Девушка склонила голову в грустном молчании. Так и стояли они вдвоём на колокольне собора, наблюдая, как Скрипач на крыше ведёт начало своей новой партии, а площадь менялась в тон его игры.
Там, где некогда стоял пьедестал Ники-спасительницы, теперь высился фонтан лиловых вод. В воздухе кружили сизые светлячки и чёрные мотыльки, а над горизонтом возвышалась горная гряда, с которой взирал монолит великого замка, что оживает в мире лишь во снах. Уличные лампы обернулись фонарями, и пламя в них дрожало в ожидании охотников, что в своей жажде света однажды разобьют их, напуская на призрачный город ещё большую тьму.

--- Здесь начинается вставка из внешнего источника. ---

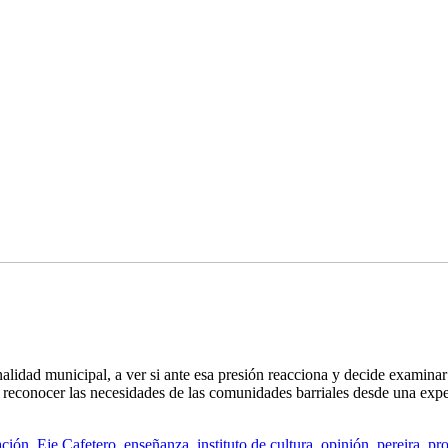
nalidad municipal, a ver si ante esa presión reacciona y decide examinar 
a reconocer las necesidades de las comunidades barriales desde una exper
ación
,
Eje Cafetero
,
enseñanza
,
instituto de cultura
,
opinión
,
pereira
,
pr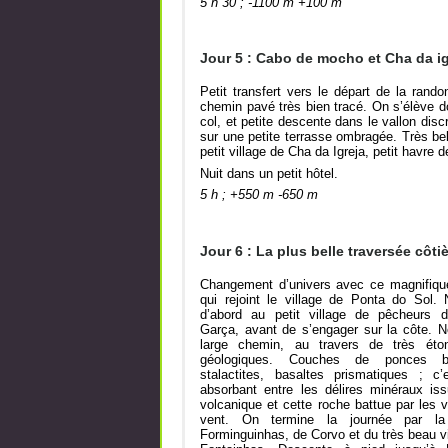
5 h 30 ; -1100 m +100 m
Jour 5 : Cabo de mocho et Cha da ig
Petit transfert vers le départ de la ran
chemin pavé très bien tracé. On s’élève d
col, et petite descente dans le vallon dis
sur une petite terrasse ombragée. Très bell
petit village de Cha da Igreja, petit havre
Nuit dans un petit hôtel.
5 h ; +550 m -650 m
Jour 6 : La plus belle traversée côti
Changement d’univers avec ce magnifiqu
qui rejoint le village de Ponta do Sol
d’abord au petit village de pêcheurs 
Garça, avant de s’engager sur la côte. 
large chemin, au travers de très éton
géologiques. Couches de ponces bl
stalactites, basaltes prismatiques ; c
absorbant entre les délires minéraux issu
volcanique et cette roche battue par les 
vent. On termine la journée par la
Forminguinhas, de Corvo et du très beau v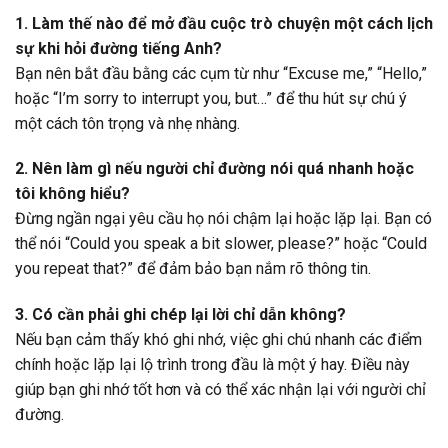
1. Làm thế nào để mở đầu cuộc trò chuyện một cách lịch
sự khi hỏi đường tiếng Anh?
Bạn nên bắt đầu bằng các cụm từ như “Excuse me,” “Hello,”
hoặc “I’m sorry to interrupt you, but…” để thu hút sự chú ý
một cách tôn trọng và nhẹ nhàng.
2. Nên làm gì nếu người chỉ đường nói quá nhanh hoặc
tôi không hiểu?
Đừng ngần ngại yêu cầu họ nói chậm lại hoặc lặp lại. Bạn có
thể nói “Could you speak a bit slower, please?” hoặc “Could
you repeat that?” để đảm bảo bạn nắm rõ thông tin.
3. Có cần phải ghi chép lại lời chỉ dẫn không?
Nếu bạn cảm thấy khó ghi nhớ, việc ghi chú nhanh các điểm
chính hoặc lặp lại lộ trình trong đầu là một ý hay. Điều này
giúp bạn ghi nhớ tốt hơn và có thể xác nhận lại với người chỉ
đường.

Ходил и кланялся одинокий Скрипач высоткам-надгробиям, в чьих стенах ждут своего часа заблудшие души, когда явится тот, кто призовёт их с собой, начертает их имена и даст право жить. Живой Город застыл в ожидании своего властителя, что займёт Тронный зал на часовой башне и спросит всякого гостя о том, кто же есть люди: жалкая груда костей и праха надежд, или пастухи, что стерегут свои души от волчьей бездны внутри себя.
Скрипач играл, играл, беспрестанно, и с каждым высеченным звуком рождался новый образ, готовый занять своё место в мистерии мертвецов.
Полный диск светила сиял как никогда ярко, а небо наполнялось тихим плачем ветхой скрипки. Дождь, сотканный нитями нот, кропил землю красным, орошая древесную листву, омывая домовины-дома, и первые из участников грядущего представления отвечали его призыву.